We calculated exact inline and crossline values from the deviation corrected X/Y coordinates. This is so you can extract the proper borehole (composite) traces from the seismic. You could round them up to the nearest inline/crossline values, but keep in mind that may cause jumps in your extracted traces. Two hints:

  1. You can extract the nearest trace +/- a few more and do a weighted average, or

  2. You can interpolate the seismic traces to the exact wellbore points using scipy.interpolate.

In SageMaker, there is an instance named "seismic-lambda-vavourak-5". What is it?

There are 2 notebook instances named ML-Geo-Teams-Scratch-Area and ML-for-geo. The teams only have write access to the first one. In the scratch area, everyone will see everyone else's files etc. There is a folder called 0_team_folders under the root of the first instance, please create a folder in there for your team and try to contain all your work there.

When I try to read rss files, I get 'Nothing found at the path' error.

It is related to the Python environment.

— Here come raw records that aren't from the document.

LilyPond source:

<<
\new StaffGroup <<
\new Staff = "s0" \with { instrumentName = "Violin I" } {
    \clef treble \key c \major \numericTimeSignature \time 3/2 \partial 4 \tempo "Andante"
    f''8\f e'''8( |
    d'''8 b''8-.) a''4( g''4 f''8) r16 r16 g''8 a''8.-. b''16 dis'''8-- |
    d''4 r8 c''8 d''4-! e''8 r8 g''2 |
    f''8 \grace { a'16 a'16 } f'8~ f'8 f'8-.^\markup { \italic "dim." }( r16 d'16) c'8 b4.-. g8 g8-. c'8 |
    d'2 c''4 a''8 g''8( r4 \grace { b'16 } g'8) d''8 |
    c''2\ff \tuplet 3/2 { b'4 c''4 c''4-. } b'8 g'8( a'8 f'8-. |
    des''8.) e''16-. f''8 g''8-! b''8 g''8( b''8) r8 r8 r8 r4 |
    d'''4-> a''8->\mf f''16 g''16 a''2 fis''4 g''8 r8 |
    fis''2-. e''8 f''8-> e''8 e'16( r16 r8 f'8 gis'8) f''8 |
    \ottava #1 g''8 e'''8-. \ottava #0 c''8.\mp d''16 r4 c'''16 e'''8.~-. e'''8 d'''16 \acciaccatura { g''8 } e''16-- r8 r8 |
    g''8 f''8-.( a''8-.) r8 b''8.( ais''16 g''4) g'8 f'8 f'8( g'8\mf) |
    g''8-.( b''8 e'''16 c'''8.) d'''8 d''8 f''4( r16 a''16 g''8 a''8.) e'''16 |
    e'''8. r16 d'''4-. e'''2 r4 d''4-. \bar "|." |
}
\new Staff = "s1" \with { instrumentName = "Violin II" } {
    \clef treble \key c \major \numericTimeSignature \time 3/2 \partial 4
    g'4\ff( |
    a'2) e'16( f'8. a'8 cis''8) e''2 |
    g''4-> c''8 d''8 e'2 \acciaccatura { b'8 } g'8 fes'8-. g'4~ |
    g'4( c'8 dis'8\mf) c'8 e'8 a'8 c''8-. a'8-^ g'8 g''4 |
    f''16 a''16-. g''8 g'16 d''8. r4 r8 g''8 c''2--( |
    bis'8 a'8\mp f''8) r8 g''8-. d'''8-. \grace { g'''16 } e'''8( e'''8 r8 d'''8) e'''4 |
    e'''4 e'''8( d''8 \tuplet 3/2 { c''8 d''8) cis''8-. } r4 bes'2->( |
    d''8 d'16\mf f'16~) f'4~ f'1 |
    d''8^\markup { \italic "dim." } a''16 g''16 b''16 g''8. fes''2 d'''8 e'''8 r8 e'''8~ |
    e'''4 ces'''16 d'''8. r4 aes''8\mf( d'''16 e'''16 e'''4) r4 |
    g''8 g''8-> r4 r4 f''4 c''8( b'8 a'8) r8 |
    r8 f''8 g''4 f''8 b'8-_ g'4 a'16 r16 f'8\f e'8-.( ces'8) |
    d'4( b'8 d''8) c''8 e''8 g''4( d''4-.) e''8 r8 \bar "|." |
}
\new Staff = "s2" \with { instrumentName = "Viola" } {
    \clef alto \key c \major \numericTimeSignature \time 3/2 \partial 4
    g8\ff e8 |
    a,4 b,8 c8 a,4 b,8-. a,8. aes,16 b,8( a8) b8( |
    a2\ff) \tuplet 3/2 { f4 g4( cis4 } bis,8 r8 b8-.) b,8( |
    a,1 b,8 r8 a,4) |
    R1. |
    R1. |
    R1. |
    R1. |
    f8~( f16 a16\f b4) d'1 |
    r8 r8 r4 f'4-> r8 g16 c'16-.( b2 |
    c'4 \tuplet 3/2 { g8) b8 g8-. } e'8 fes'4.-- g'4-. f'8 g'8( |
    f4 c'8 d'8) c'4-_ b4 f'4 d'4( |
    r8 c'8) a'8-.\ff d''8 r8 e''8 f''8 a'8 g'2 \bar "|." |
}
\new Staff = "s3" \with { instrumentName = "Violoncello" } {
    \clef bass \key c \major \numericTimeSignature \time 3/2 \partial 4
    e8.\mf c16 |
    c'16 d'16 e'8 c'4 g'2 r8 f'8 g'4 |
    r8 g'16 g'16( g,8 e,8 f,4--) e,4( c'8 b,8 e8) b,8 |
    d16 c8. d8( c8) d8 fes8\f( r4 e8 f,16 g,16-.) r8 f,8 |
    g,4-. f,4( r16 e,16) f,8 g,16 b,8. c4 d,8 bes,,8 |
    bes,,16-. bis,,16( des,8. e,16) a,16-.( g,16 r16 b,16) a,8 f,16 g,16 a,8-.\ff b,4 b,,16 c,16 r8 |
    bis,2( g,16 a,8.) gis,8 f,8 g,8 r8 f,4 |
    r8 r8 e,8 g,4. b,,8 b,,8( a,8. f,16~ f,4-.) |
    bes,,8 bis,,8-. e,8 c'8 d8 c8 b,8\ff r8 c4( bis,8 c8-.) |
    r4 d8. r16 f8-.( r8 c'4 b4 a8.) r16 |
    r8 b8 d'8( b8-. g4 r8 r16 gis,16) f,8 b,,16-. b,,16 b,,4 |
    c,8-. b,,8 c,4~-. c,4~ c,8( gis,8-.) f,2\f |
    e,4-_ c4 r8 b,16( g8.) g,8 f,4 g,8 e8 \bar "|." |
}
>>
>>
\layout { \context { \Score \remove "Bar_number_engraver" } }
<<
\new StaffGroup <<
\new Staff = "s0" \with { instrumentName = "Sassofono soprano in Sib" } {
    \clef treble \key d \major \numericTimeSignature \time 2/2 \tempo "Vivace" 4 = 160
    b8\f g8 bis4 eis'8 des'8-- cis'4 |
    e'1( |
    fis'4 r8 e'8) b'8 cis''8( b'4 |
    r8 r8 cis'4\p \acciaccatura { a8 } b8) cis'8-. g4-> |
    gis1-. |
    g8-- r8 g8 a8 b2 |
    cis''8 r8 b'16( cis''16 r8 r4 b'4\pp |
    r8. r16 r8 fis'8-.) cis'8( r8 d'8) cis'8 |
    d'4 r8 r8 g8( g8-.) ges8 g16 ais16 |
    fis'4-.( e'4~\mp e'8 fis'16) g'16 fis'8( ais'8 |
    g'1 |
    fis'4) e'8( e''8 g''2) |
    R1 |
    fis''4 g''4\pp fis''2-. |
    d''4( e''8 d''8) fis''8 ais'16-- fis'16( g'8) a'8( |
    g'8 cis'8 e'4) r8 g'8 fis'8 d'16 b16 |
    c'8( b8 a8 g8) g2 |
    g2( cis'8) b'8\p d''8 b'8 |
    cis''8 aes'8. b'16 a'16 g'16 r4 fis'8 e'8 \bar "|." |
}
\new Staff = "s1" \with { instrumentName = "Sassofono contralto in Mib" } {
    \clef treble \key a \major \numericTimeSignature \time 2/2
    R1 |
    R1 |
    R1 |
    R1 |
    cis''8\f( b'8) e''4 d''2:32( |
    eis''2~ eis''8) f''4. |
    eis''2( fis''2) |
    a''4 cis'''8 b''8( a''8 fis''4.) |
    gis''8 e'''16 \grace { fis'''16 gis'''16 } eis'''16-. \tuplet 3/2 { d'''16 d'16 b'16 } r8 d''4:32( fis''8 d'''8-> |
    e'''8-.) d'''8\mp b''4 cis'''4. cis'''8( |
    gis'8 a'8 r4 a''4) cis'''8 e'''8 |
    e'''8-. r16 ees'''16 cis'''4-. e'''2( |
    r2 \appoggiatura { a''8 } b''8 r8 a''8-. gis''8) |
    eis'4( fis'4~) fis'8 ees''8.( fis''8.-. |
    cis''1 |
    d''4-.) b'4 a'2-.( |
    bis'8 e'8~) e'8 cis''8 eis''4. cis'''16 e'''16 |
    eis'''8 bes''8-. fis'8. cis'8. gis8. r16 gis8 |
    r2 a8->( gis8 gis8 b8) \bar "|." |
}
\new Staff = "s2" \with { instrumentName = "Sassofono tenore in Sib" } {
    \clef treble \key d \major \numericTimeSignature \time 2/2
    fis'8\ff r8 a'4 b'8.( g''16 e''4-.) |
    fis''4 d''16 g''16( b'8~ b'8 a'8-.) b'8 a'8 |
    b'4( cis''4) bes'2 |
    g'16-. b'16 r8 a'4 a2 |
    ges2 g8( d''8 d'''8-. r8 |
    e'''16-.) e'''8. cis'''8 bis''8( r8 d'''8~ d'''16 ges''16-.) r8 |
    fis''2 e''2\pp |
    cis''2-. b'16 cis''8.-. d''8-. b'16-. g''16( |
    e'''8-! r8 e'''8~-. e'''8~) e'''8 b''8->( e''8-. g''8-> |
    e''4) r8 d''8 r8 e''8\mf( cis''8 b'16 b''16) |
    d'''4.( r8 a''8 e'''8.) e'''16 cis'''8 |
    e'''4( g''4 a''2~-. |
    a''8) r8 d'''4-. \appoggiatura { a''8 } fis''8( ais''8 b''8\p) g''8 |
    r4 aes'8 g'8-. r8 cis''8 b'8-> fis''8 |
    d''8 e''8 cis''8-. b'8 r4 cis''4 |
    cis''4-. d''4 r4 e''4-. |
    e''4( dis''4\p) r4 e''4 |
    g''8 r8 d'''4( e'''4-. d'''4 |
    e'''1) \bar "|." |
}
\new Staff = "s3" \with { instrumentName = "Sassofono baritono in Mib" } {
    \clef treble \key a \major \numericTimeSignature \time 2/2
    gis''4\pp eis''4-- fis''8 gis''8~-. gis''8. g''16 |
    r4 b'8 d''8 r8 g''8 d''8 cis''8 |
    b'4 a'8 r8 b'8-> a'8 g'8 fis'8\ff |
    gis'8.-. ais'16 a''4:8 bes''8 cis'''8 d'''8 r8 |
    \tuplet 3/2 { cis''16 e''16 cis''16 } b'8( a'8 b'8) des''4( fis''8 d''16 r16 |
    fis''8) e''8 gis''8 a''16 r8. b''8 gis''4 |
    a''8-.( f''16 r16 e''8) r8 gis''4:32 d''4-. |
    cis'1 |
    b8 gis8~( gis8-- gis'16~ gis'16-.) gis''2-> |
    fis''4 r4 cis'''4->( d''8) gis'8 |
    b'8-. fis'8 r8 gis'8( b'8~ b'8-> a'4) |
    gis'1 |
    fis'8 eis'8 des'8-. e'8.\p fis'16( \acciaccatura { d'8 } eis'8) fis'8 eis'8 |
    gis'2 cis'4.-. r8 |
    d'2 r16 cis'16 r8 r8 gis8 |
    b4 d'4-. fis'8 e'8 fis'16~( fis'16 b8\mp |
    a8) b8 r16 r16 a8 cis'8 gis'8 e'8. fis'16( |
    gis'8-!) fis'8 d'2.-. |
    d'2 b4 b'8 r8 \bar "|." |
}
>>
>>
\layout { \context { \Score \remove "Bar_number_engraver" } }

Please use:

  1. Any Python 3.6+ kernel

  2. Make sure you pip install s3fs==0.5.0 and real-simple-seismic.

After that configuration, it should work fine. It not; there may be something wrong with your kernel at that time, try another one.


Is there a way to use PyTorch with GPU? Looks like available instances are without GPUs.

For SageMaker (and other ML tools like DataBricks), you can declare the compute used for different tasks. This saves a lot of time and cost because you don't need a GPU for most of the notebook; usually, you only need it for the training steps. For the competition, the base notebook is not a GPU, but you can now use GPUs as needed for training as `training jobs`.

Can I run AWS Lambda functions? It says I am not authorized.

Competitors are not allowed to create lambda functions in these accounts. This may be confusing because AWS Constantine's video utilized lambdas. However, that video was only designed to showcase some of the cool ways that the cloud puts flexible compute within reach of users.